Batteries die from:
- use, they have a fairly fixed charge cycles, of the order of 500, so 500 empty to full, or 1000 half fills. If you used it daily then that would mean should pass the 18 months warranty, typically nearer to 4 years for cared for.
- heat. The heat is highest as the cells approach full so charging to full does more harm than to less than full.
- cold.
- non use.
No constant charging doesn’t itself cause an issue.
If you keep a cell connected to charger for long periods there is an indirect risk from an electric power spike managing to get through. So unplug when charged.

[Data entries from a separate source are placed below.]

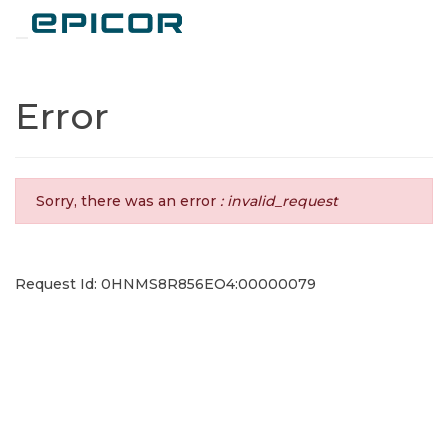
Toggle navigation
Error
Sorry, there was an error
: invalid_request
Request Id: 0HNMS8R856EO4:00000079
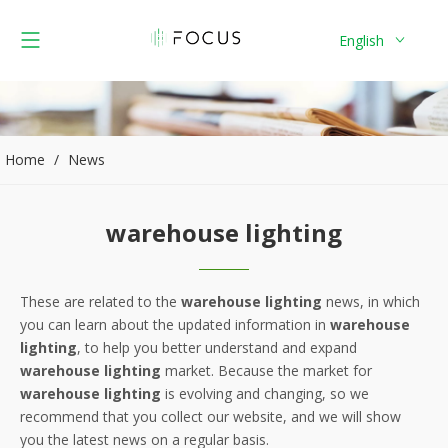
English
Home
/
News
warehouse lighting
These are related to the
warehouse lighting
news, in which
you can learn about the updated information in
warehouse
lighting
, to help you better understand and expand
warehouse lighting
market. Because the market for
warehouse lighting
is evolving and changing, so we
recommend that you collect our website, and we will show
you the latest news on a regular basis.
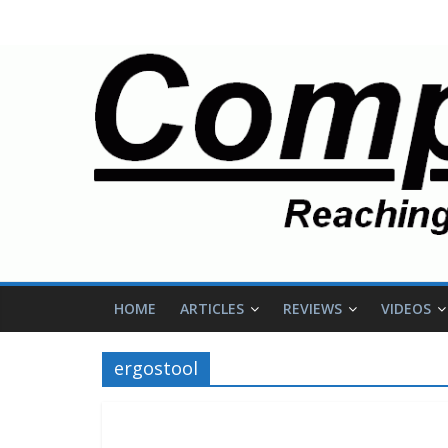
HOME
ARTICLES
REVIEWS
VIDEOS
ergostool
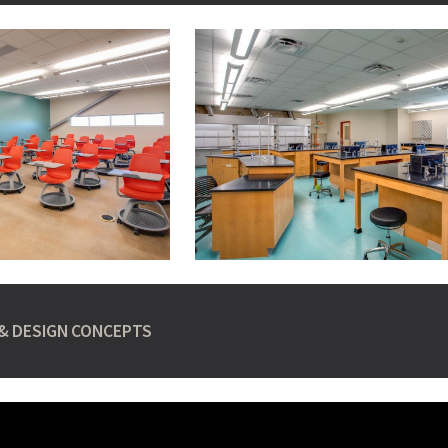
& DESIGN CONCEPTS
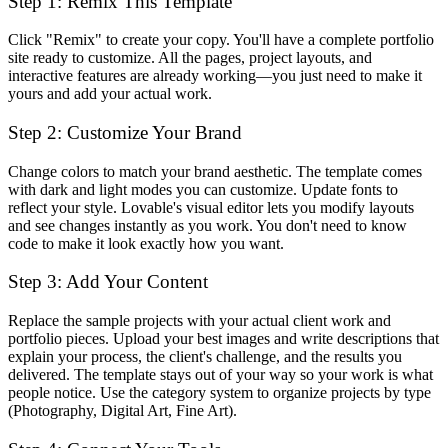
Step 1: Remix This Template
Click "Remix" to create your copy. You'll have a complete portfolio
site ready to customize. All the pages, project layouts, and
interactive features are already working—you just need to make it
yours and add your actual work.
Step 2: Customize Your Brand
Change colors to match your brand aesthetic. The template comes
with dark and light modes you can customize. Update fonts to
reflect your style. Lovable's visual editor lets you modify layouts
and see changes instantly as you work. You don't need to know
code to make it look exactly how you want.
Step 3: Add Your Content
Replace the sample projects with your actual client work and
portfolio pieces. Upload your best images and write descriptions that
explain your process, the client's challenge, and the results you
delivered. The template stays out of your way so your work is what
people notice. Use the category system to organize projects by type
(Photography, Digital Art, Fine Art).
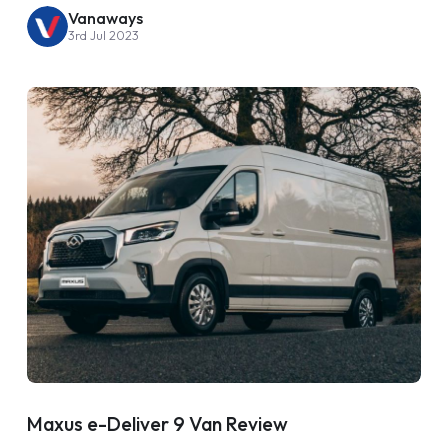
Vanaways
3rd Jul 2023
Maxus e-Deliver 9 Van Review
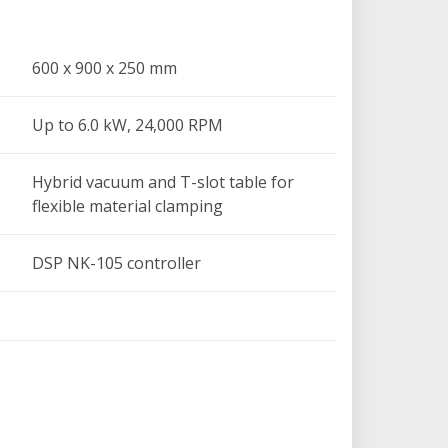
 x 250 mm
,000 RPM
600 x 900 x 250 mm
and T-slot table for flexible material
Up to 6.0 kW, 24,000 RPM
roller
yServo motors with SHIMPO planetary
Hybrid vacuum and T-slot table for
flexible material clamping
of 0.01 mm; mechanical resolution of 0.04
DSP NK-105 controller
ports standard CAD/CAM software like
0-60Hz
460 kg
l lubrication system, tool height sensor,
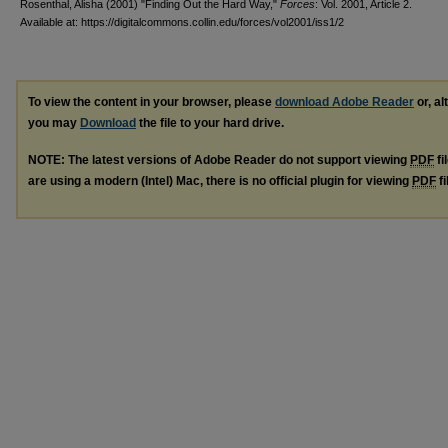
Rosenthal, Alisha (2001) "Finding Out the Hard Way,"
Forces
: Vol. 2001, Article 2.
Available at: https://digitalcommons.collin.edu/forces/vol2001/iss1/2
To view the content in your browser, please
download Adobe Reader
or, al
you may
Download
the file to your hard drive.
NOTE: The latest versions of Adobe Reader do not support viewing
PDF
fi
are using a modern (Intel) Mac, there is no official plugin for viewing
PDF
fi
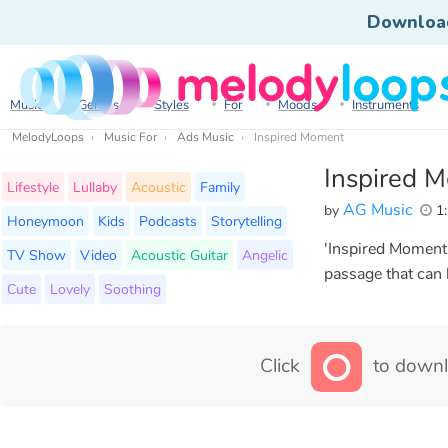
Downloa
Music
Genres
Styles
For
Moods
Instruments
MelodyLoops
Music For
Ads Music
Inspired Moment
Inspired 
Lifestyle
Lullaby
Acoustic
Family
AG Music
by
1:
Honeymoon
Kids
Podcasts
Storytelling
'Inspired Moment'
TV Show
Video
Acoustic Guitar
Angelic
passage that can
Cute
Lovely
Soothing
Click
to downl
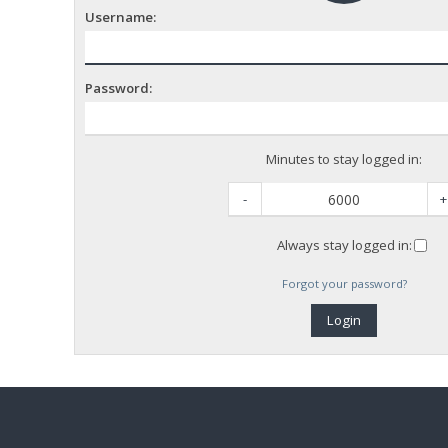
Username:
Password:
Minutes to stay logged in:
-
+
Always stay logged in:
Forgot your password?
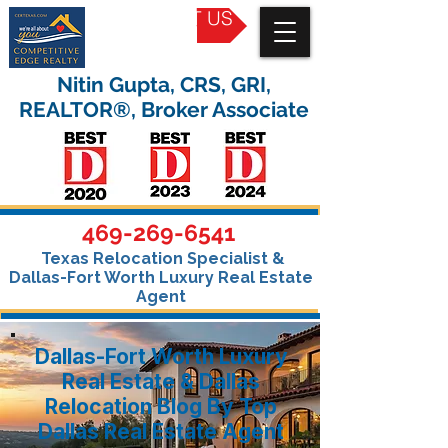
CONTACT US
Nitin Gupta, CRS, GRI,
REALTOR®, Broker Associate
469-269-6541
Texas Relocation Specialist &
Dallas-Fort Worth Luxury Real Estate
Agent
Dallas-Fort Worth Luxury
Real Estate & Dallas
Relocation Blog By Top
Dallas Real Estate Agent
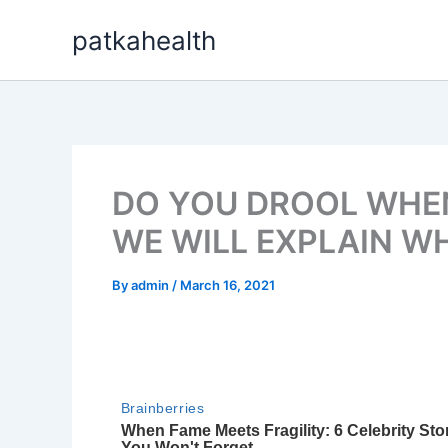
Skip
patkahealth
to
content
DO YOU DROOL WHEN
WE WILL EXPLAIN W
By
admin
/
March 16, 2021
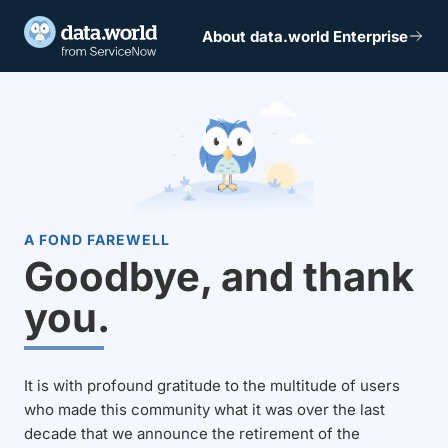
About data.world Enterprise
A FOND FAREWELL
Goodbye, and thank
you.
It is with profound gratitude to the multitude of users
who made this community what it was over the last
decade that we announce the retirement of the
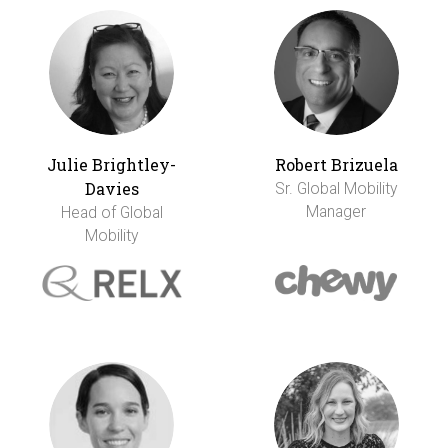
Julie Brightley-
Robert Brizuela
Davies
Sr. Global Mobility
Manager
Head of Global
Mobility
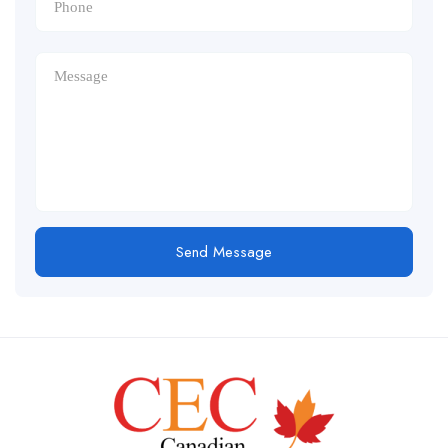
Send Message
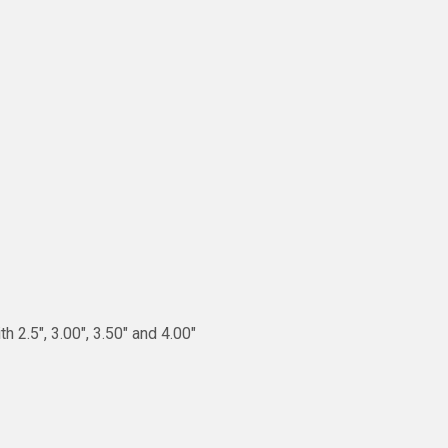
 2.5″, 3.00″, 3.50″ and 4.00″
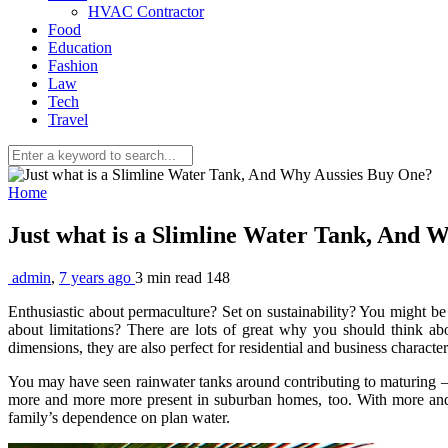
HVAC Contractor
Food
Education
Fashion
Law
Tech
Travel
Home
Just what is a Slimline Water Tank, And
admin
,
7 years ago
3 min
read
148
Enthusiastic about permaculture? Set on sustainability? You might be
about limitations? There are lots of great why you should think a
dimensions, they are also perfect for residential and business character
You may have seen rainwater tanks around contributing to maturing – 
more and more more present in suburban homes, too. With more and m
family’s dependence on plan water.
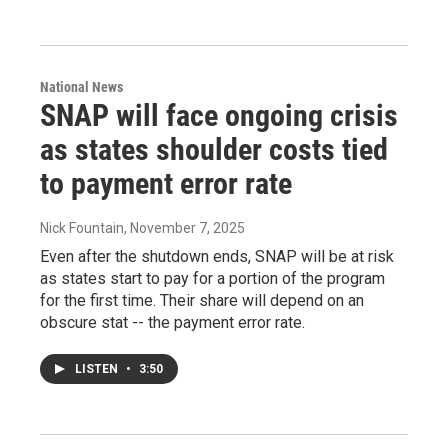
National News
SNAP will face ongoing crisis
as states shoulder costs tied
to payment error rate
Nick Fountain
, November 7, 2025
Even after the shutdown ends, SNAP will be at risk
as states start to pay for a portion of the program
for the first time. Their share will depend on an
obscure stat -- the payment error rate.
LISTEN
•
3:50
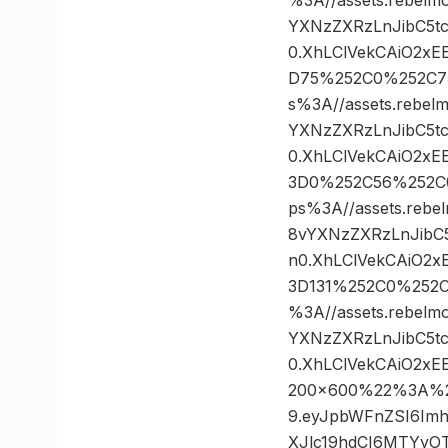
YXNzZXRzLnJibC5t
0.XhLClVekCAiO2xE
D75%252C0%252C7
s%3A//assets.rebel
YXNzZXRzLnJibC5t
0.XhLClVekCAiO2xE
3D0%252C56%252C
ps%3A//assets.rebe
8vYXNzZXRzLnJibC
n0.XhLClVekCAiO2x
3D131%252C0%252
%3A//assets.rebelm
YXNzZXRzLnJibC5t
0.XhLClVekCAiO2x
200×600%22%3A%20%
9.eyJpbWFnZSI6Im
XJlc19hdCI6MTYyOT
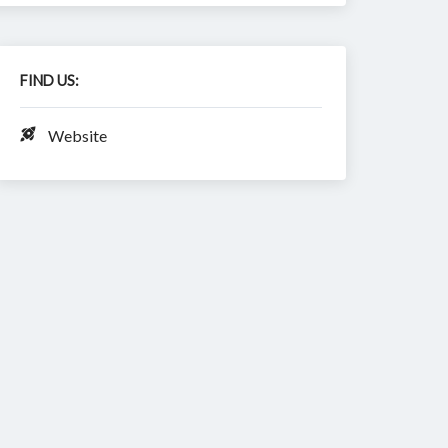
FIND US:
Website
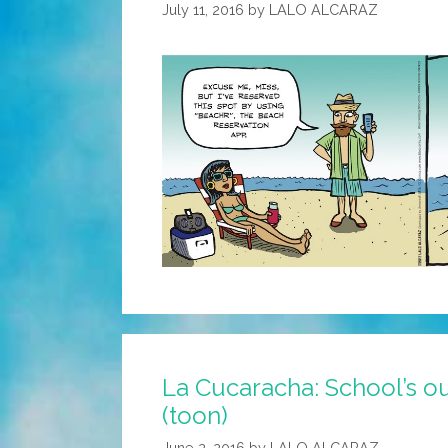
July 11, 2016
by
LALO ALCARAZ
La Cucaracha: School’s o
(toon)
June 2, 2016
by
LALO ALCARAZ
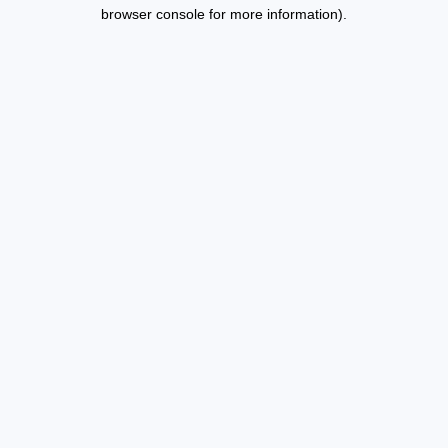
browser console for more information).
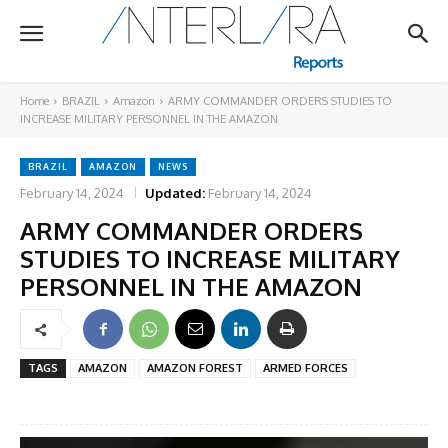
Home
BRAZIL
Amazon
ARMY COMMANDER ORDERS STUDIES TO
INCREASE MILITARY PERSONNEL IN THE AMAZON
BRAZIL
AMAZON
NEWS
February 14, 2024
Updated:
February 14, 2024
ARMY COMMANDER ORDERS
STUDIES TO INCREASE MILITARY
PERSONNEL IN THE AMAZON
TAGS
AMAZON
AMAZON FOREST
ARMED FORCES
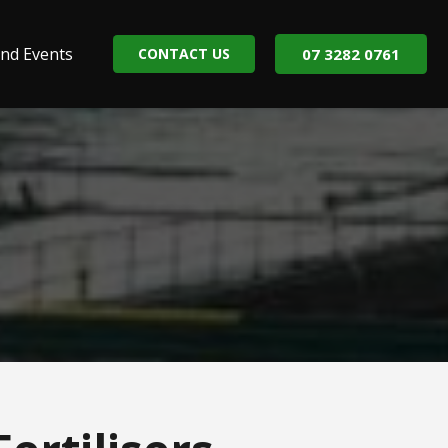
nd Events
CONTACT US
07 3282 0761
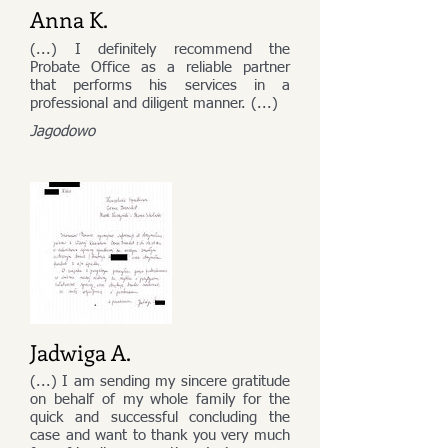
Anna K.
(...) I definitely recommend the
Probate Office as a reliable partner
that performs his services in a
professional and diligent manner. (...)
Jagodowo
Jadwiga A.
(...) I am sending my sincere gratitude
on behalf of my whole family for the
quick and successful concluding the
case and want to thank you very much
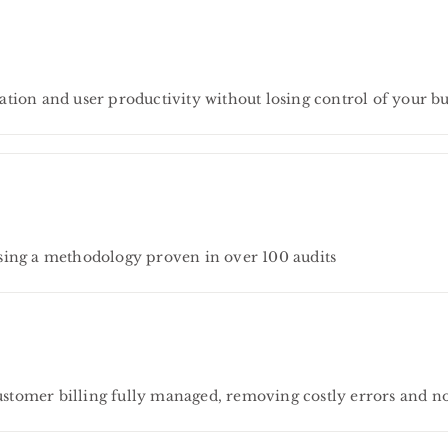
tion and user productivity without losing control of your bu
sing a methodology proven in over 100 audits
tomer billing fully managed, removing costly errors and n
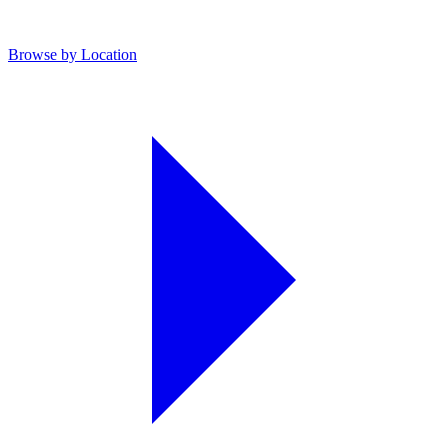
Browse by Location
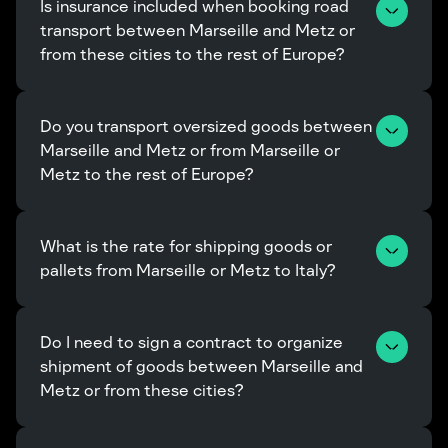
Is insurance included when booking road 
transport between Marseille and Metz or 
from these cities to the rest of Europe?
Do you transport oversized goods between 
Marseille and Metz or from Marseille or 
Metz to the rest of Europe?
What is the rate for shipping goods or 
pallets from Marseille or Metz to Italy?
Do I need to sign a contract to organize 
shipment of goods between Marseille and 
Metz or from these cities?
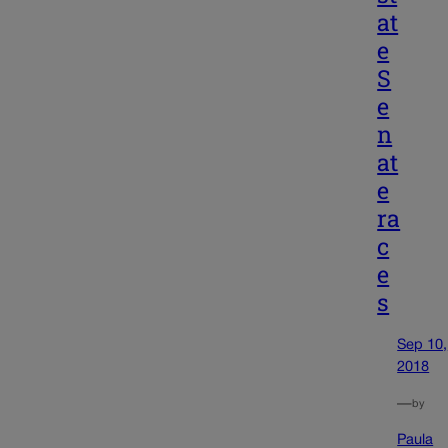
at
e
S
e
n
at
e
ra
c
e
s
Sep 10,
2018
—
by
Paula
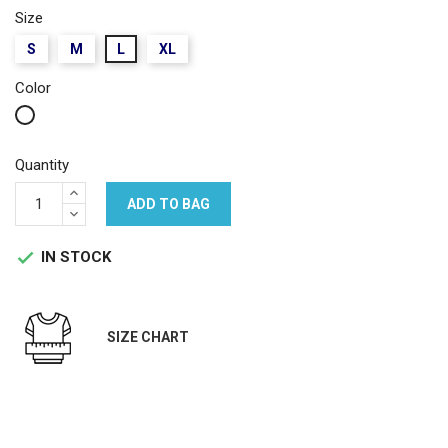
Size
S
M
L
XL
Color
White
Quantity
ADD TO BAG
IN STOCK

SIZE CHART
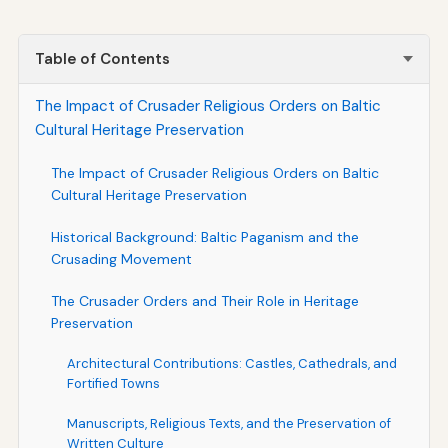
Table of Contents
The Impact of Crusader Religious Orders on Baltic
Cultural Heritage Preservation
The Impact of Crusader Religious Orders on Baltic
Cultural Heritage Preservation
Historical Background: Baltic Paganism and the
Crusading Movement
The Crusader Orders and Their Role in Heritage
Preservation
Architectural Contributions: Castles, Cathedrals, and
Fortified Towns
Manuscripts, Religious Texts, and the Preservation of
Written Culture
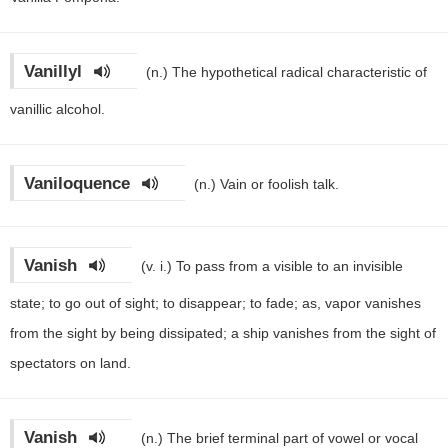
Vanillyl
(n.)
The hypothetical radical characteristic of
vanillic alcohol.
Vaniloquence
(n.)
Vain or foolish talk.
Vanish
(v. i.)
To pass from a visible to an invisible
state; to go out of sight; to disappear; to fade; as, vapor vanishes
from the sight by being dissipated; a ship vanishes from the sight of
spectators on land.
Vanish
(n.)
The brief terminal part of vowel or vocal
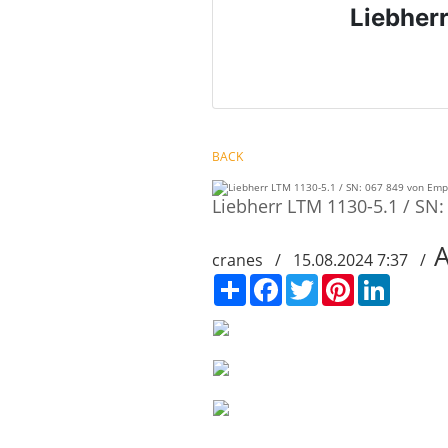
Liebher
BACK
Liebherr LTM 1130-5.1 / SN
cranes / 15.08.2024 7:37 /
Сподели
Facebook
Twitter
Pinterest
LinkedIn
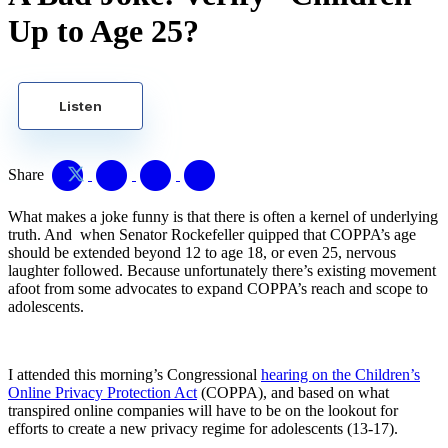
Up to Age 25?
Listen
Share
What makes a joke funny is that there is often a kernel of underlying
truth. And when Senator Rockefeller quipped that COPPA’s age
should be extended beyond 12 to age 18, or even 25, nervous
laughter followed. Because unfortunately there’s existing movement
afoot from some advocates to expand COPPA’s reach and scope to
adolescents.
I attended this morning’s Congressional
hearing on the Children’s
Online Privacy Protection Act
(COPPA), and based on what
transpired online companies will have to be on the lookout for
efforts to create a new privacy regime for adolescents (13-17).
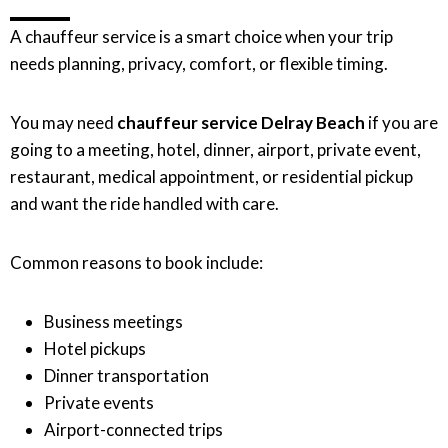
A chauffeur service is a smart choice when your trip
needs planning, privacy, comfort, or flexible timing.
You may need
chauffeur service Delray Beach
if you are
going to a meeting, hotel, dinner, airport, private event,
restaurant, medical appointment, or residential pickup
and want the ride handled with care.
Common reasons to book include:
Business meetings
Hotel pickups
Dinner transportation
Private events
Airport-connected trips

Finally, I recommend buy the smallest and lowest cost Powercore, get capacity via multiple, as larger Powercore have more cells and when one of them dies the unit is dead, so over time it’s harder to have dead units with say 2 10000 than one 20000. The folks buying high cost larger capacity Powercore and increasing risk of a failed unit just outside of warranty.
So a good example is supposed you wanted to keep around 25Ah of stored energy for say an assumed one week power outage to keep a phone going. You could buy 3 10Ah Powercore and use one to top up phone over a period like over a week, empty it then charge it, then store it for a few weeks and use the next stored 10Ah, rotate around them, so you’d always have on average 25Ah stored energy. If one died you always had 2 spare and can buy replacement.
A bad example would be to buy 26800 and store it for months for an outage, you’d never know if it had died and if it did die you’ve got nothing.